Review for NeurIPS paper: What Do Neural Networks Learn When Trained With Random Labels?

NeurIPS 2020

What Do Neural Networks Learn When Trained With Random Labels?

Review 1

Summary and Contributions: Training deep neural networks with entirely random labels have some interesting phenomenons. Previous work usually study this phenomenon from the perspective of memorization and generalization of neural network. In contrast, this paper studies an interesting phenomenon that *sometimes* pre-trained on randomly labels dataset can still help the transfer learning ability. This paper show the networks can learn weights that have principal components aligned with those from data, which may be the explanation of such positive effect. By providing theoretical analysis and empirically study, they verify such hypothesis. Furthermore, this paper also gives a possible explanation of cases where pretraining on random labels is harmful.

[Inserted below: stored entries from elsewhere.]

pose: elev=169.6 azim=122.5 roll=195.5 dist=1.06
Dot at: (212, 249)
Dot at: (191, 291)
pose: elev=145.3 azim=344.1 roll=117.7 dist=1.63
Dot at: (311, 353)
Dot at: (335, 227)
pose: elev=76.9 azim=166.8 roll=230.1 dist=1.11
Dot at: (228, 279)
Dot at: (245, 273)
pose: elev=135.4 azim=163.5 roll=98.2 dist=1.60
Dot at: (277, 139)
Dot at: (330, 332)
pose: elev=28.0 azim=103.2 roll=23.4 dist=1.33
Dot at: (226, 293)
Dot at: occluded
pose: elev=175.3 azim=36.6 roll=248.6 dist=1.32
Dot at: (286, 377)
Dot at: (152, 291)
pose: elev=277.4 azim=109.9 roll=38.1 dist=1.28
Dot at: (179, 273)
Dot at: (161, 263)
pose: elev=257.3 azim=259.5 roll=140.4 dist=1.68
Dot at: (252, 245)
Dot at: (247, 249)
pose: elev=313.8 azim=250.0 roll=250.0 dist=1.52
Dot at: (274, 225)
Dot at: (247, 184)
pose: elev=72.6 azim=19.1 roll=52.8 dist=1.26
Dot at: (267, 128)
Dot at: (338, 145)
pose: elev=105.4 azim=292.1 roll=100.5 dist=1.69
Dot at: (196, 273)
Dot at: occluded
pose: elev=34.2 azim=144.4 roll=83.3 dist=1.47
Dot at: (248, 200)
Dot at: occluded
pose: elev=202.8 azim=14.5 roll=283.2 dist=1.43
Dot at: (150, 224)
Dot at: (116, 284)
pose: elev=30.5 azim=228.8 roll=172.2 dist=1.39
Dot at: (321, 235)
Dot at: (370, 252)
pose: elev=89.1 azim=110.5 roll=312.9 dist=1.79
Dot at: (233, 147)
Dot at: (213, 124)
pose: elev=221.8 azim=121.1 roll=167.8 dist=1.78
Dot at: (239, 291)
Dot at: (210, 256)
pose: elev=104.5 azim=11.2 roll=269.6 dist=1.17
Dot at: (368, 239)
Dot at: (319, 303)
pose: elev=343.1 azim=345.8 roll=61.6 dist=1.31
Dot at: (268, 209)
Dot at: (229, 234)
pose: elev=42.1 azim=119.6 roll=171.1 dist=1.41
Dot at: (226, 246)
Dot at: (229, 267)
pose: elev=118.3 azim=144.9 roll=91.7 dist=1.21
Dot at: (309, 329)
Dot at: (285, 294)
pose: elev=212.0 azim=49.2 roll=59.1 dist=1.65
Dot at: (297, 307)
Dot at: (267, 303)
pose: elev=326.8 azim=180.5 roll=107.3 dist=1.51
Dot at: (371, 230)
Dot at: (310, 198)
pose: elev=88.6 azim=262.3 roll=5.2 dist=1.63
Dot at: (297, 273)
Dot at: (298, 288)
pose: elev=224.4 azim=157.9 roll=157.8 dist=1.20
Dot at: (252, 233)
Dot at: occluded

Strengths: - This paper is well-motivated, from an interesting phenomenon of training network with random label. - The story and mathematical derivations are easy to follow.

Weaknesses: I’m mainly concerned about the experiment session. In particular, I’m a bit confused about the experiment setting of Section 2.5. What is the number of layers in this setting when trained with random labels? From my perspective, when applying to downstream tasks, only the first layer’s weight is learned, and the deeper layers’ weights are analytically computed. Is that the case? ========= after rebuttal ========= I read the authors' rebuttal and decide to maintain my original score.

Correctness: Yes

Clarity: Yes

Relation to Prior Work: Yes

Reproducibility: Yes

Additional Feedback:

Review 2

Summary and Contributions: ==========Update after rebuttal========== I have read the author's response and the other reviews. The rebuttal addressed most of my concerns, although I still do not fully understand the link to critical periods. I look forward to the expanded discussion of this relationship in the camera-ready version. I leave my score unchanged and maintain that the paper should be accepted. =================================== This work is motivated by the observation that pretraining a deep network on randomly labelled images can either have positive or negative transfer effect on a downstream task, depending on the scale of the initialization and the number of downstream classes. They explain this observation by analyzing what deep networks learn when trained on random labels, finding that the first layer will learn to align the covariance of the weights to the input covariance.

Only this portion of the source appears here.